Van Bommel ontbeert ervaring, maar dat had Cocu ook nauwelijks toen hij begon. Van Bommel is een boegbeeld van de Eindhovense club. De fans kregen nog meer waardering voor Bommel toen hij na succesvolle periodes bij Barcelona, Bayern München en AC Milan terugkeerde. De rentree bleef beperkt tot een stroperig seizoen, waarbij de middenvelder zich soms stoorde aan jonge ploeggenoten en vice versa. ‘Toen hij stopte, had hij helemaal geen trek om trainer te worden’, meent oud-ploeggenoot Theo Lucius die vorig seizoen eveneens jeugdtrainer bij PSV was. ‘In het buitenland kijken jonge spelers automatisch op tegen ouderen.

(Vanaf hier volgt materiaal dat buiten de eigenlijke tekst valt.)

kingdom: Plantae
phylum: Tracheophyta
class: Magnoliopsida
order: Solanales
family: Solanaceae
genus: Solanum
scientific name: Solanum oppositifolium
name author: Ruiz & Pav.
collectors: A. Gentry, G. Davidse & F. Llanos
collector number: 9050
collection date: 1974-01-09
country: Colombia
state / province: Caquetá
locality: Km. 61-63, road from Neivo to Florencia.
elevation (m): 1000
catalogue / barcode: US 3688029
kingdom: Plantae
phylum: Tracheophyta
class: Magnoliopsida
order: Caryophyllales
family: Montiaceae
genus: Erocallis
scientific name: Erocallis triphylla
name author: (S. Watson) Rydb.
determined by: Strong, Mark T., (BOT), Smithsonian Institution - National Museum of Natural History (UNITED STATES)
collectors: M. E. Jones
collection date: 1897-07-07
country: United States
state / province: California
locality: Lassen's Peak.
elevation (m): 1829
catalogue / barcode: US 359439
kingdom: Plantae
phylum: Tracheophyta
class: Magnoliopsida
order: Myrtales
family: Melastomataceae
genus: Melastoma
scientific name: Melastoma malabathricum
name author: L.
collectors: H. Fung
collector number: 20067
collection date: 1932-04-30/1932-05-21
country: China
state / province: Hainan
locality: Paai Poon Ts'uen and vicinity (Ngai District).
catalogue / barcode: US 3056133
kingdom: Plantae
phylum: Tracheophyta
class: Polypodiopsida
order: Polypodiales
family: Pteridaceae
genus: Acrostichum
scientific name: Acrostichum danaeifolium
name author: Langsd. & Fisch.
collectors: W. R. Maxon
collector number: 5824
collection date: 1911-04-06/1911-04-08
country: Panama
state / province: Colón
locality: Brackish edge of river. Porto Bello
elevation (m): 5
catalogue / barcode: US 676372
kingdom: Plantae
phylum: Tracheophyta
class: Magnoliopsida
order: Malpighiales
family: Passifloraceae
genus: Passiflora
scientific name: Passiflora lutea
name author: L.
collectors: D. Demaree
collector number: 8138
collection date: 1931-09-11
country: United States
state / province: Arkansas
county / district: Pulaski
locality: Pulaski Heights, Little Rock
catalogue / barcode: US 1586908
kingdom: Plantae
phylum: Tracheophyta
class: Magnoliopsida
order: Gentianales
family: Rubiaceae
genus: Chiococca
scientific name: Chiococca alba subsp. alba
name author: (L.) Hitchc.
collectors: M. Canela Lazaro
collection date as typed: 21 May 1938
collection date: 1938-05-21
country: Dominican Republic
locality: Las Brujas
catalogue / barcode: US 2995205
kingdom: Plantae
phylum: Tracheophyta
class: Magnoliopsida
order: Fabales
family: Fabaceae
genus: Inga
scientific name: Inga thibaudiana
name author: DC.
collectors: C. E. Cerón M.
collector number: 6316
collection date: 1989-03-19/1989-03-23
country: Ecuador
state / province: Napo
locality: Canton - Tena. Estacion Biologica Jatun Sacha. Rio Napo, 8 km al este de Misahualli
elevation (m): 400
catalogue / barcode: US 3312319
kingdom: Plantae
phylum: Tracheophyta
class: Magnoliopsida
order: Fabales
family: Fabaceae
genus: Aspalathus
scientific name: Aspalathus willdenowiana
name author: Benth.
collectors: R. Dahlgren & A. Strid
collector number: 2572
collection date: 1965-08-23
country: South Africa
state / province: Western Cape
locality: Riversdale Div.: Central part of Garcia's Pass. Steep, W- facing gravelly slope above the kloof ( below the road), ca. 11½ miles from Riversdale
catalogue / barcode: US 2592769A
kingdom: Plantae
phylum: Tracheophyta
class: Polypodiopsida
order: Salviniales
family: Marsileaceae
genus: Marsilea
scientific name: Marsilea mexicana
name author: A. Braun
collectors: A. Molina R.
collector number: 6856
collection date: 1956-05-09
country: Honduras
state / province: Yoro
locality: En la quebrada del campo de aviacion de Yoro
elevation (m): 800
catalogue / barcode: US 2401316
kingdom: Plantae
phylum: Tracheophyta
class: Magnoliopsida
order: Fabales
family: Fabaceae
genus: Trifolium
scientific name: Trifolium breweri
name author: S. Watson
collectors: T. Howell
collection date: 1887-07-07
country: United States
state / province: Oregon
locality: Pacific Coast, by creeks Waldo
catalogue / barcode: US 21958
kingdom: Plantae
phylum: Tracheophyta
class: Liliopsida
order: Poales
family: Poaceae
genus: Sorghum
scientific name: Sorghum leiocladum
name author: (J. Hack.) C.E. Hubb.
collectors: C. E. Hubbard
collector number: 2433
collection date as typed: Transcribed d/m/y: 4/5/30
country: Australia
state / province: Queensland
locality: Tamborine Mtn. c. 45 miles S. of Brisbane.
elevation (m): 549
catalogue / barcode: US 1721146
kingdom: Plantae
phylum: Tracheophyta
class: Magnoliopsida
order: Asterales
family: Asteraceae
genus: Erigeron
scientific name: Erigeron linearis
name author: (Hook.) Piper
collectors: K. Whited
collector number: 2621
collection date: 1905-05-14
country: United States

In Nederland is dat veranderd. Je moet ze op een specifieke manier benaderen. Daar heeft Mark de laatste jaren absoluut aardigheid in gekregen.’

Van Bommel was eigenlijk als speler al een veeleisende trainer. Hij haalde bij zijn eerste club Fortuna Sittard al wat trainersdiploma’s op aanraden van Van Marwijk, destijds zijn coach.

Boven de rivieren werd hij geregeld als achterdochtig aangemerkt, bondscoach Van Basten kon moeilijk met hem overweg. Met Louis van Gaal en zaakwaarnemer Rob Jansen liep de relatie na jaren van innige samenwerking ook spaak. Onder Van Marwijk was hij op het WK 2010 de onbetwiste voorganger bij Oranje dat de finale haalde.

‘Mark is een winnaar, een perfectionist, die graag alles in eigen hand houdt’, schetst oud-ploeggenoot Arnold Bruggink. ‘Dat kan niet als hoofdcoach, hij zal dingen moeten loslaten. Dirkx is de perfecte assistent voor hem, die is organisatorisch sterk en nuchterder.’ Van Bommel zat als speler als het minder liep ‘alleen maar te zeiken’, zegt Lucius. ‘Maar van hem kon je het hebben, omdat hij zelf altijd tot op en soms over de rand ging. De aversie die men in de Randstand tegen hem had, maakte hem sterker. In het buitenland is hij meer in balans gekomen.’

Bruggink: ‘Ik ken haast niemand die zo leeft voor voetbal. Hij weet precies wat hij wil. Qua salaris en spelersmateriaal is het bovendien prettig om bij een topclub in te stappen als succesvol oud-speler. Het is een enorm energievretende baan, je moet kritiek slikken, iedereen tevreden houden. Begin je bij een kleinere club, dan ga je misschien al snel denken: waar doe ik het voor?’